Folha de S. Paulo


Disputa entre traficantes mata três no Rio de Janeiro

Em 48 horas, três pessoas morreram e quatro ficaram feridas em disputas de traficantes pelo controle da venda de drogas em dois morros da zona norte do Rio. Entre as vítimas está o menino Ryan Gabriel, 4, atingido no peito, no domingo de Páscoa (27), por uma bala perdida.

O garoto brincava em frente à casa dos avós no morro do Cajueiro, em Madureira. O avô, Milton do Amparo, 48, disse que vizinhos conversavam na calçada no momento em que começaram os tiros.
Ferido, o menino foi levado para o hospital, mas morreu nesta segunda-feira (28).

A notícia da morte revoltou moradores do morro do Cajueiro. Cerca de 30 pessoas saíram em passeata pelo bairro. As principais ruas foram interditadas pela polícia, e o comércio fechou.

Outro grupo, integrado também por menores de idade, depredou duas estações de BRT (corredor exclusivo de ônibus) e incendiou uma delas e dois ônibus, fazendo o transporte deixar de circular.

Até o Mercadão de Madureira, centro de vendas popular de frequência diária média de 80 mil pessoas, fechou.

"A gente fica preocupada com os filhos que estão vindo do trabalho e está tudo fechado. Está cheio de criança na escola municipal ainda, porque os pais não conseguem ir buscar", disse a auxiliar de produção Ana Paula Souza, 55, moradora de Madureira.

Divulgação
Cartazes da ONG Rio de Paz mostra lista de crianças mortas por bala perdida no Rio, entre elas, Ryan
Cartazes da ONG Rio de Paz mostra lista de crianças mortas por bala perdida no Rio, entre elas, Ryan

REVOLTA

Diante do IML (Instituto Médico Legal) no centro do Rio, Milton do Amparo, 48, aguardava o carro da funerária que levaria o corpo de seu neto Ryan Gabriel Pereira dos Santos, 4.

A mãe do menino, Tayane Pereira da Silva, 20, já tinha ido para casa, segundo ele, "desesperada".

Amparo estava ao lado do neto no momento em que ele foi atingido por uma bala perdida na frente de sua casa, em Madureira (zona norte).

Ao ouvir o barulho do tiro, ele puxou Ryan para protegê-lo, mas o menino já estava ferido.

"Arrancaram um pedaço de mim. Em pleno domingo da Páscoa, dia da ressurreição de Jesus... Em vez de ele estar comendo o bombonzinho dele, ele ganhou uma bala perdida", lamentou o avô.

O enterro será nesta terça-feira (29), às 14h, no cemitério de Inhaúma.

Paulo Campos/Folhapress
Milton do Amparo, 48, segura foto do neto Ryan Gabriel, 4, morto por bala perdida no Rio
Milton do Amparo, 48, segura foto do neto Ryan Gabriel, 4, morto por bala perdida no Rio

CRISE

Em crise financeira, o Estado do Rio vive momento de recrudescimento da violência e da insegurança.
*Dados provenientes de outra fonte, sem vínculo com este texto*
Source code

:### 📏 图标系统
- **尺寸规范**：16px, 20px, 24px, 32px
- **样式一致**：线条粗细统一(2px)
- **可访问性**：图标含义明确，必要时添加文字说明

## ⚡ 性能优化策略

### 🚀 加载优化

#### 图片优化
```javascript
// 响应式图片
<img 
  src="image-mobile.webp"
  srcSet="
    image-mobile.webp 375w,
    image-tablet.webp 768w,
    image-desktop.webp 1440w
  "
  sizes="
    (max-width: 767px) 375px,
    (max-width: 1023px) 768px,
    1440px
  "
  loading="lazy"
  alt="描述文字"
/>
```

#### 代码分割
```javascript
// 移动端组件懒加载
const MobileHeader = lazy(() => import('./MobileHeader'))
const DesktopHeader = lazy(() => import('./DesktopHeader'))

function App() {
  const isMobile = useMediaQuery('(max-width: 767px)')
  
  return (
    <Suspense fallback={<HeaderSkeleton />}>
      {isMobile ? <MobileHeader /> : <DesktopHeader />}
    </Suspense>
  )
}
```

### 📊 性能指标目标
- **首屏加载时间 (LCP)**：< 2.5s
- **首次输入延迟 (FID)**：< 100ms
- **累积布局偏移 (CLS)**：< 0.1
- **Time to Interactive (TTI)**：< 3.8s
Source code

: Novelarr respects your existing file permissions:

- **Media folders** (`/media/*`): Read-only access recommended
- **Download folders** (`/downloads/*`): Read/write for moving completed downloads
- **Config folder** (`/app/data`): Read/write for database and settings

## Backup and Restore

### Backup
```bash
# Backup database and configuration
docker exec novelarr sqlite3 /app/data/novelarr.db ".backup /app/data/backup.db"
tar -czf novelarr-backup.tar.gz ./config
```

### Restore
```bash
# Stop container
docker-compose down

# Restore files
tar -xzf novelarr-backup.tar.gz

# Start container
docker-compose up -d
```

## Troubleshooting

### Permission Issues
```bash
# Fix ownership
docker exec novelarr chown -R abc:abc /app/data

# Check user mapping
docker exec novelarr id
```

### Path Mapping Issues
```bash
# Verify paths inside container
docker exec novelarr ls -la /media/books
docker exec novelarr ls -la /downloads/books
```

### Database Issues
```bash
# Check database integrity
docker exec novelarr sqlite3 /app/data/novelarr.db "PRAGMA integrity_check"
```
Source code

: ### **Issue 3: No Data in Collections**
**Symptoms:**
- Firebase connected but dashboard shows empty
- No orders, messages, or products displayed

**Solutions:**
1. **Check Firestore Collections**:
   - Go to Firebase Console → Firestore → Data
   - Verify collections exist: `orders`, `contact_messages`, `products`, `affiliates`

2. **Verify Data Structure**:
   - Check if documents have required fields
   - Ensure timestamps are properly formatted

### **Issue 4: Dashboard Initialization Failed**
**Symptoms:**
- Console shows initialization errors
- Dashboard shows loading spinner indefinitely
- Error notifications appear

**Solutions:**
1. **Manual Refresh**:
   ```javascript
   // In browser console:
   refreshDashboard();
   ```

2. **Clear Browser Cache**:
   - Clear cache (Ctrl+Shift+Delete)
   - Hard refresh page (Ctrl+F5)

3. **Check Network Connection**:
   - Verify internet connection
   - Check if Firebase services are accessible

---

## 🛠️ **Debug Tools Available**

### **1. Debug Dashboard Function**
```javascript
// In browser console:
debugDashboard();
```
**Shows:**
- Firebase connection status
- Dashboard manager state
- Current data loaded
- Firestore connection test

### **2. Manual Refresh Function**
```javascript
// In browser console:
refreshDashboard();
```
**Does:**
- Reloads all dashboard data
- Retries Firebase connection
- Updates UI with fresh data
O problema aumenta com o descontentamento da Polícia Militar, que recebe salários no 10º dia útil de cada mês. Cresce quando o Estado deixa de lado programas que concediam gratificação extra a policiais que fizessem os chamados "bicos oficiais".

A situação reduziu o patrulhamento na região a pouco mais de cem PMs por dia, numa área habitada por 530 mil pessoas, segundo o IBGE, divididas em 17 bairros.

Desde domingo passaram por Madureira dois "bondes" (comboios) de traficantes. Um seguiu para Cascadura, no Morro do Fubá. Deixou dois mortos e um ferido.

Outro foi para o Cajueiro. Segundo policiais do 9º BPM (Rocha Miranda), eram traficantes ligados ao Terceiro Comando invadindo a comunidade do Cajueiro, de criminosos do Comando Vermelho.

Segundo moradores, já é rotina. "É uma constante, entre quatro e cinco da tarde em Madureira está tendo tiro. Eles passam atirando, não querem saber, à luz do dia mesmo", diz um morador que pediu para não ser identificado.

Procurados, a Secretaria Estadual de Segurança e o secretário José Mariano Beltrame não se pronunciaram sobre a violência na região.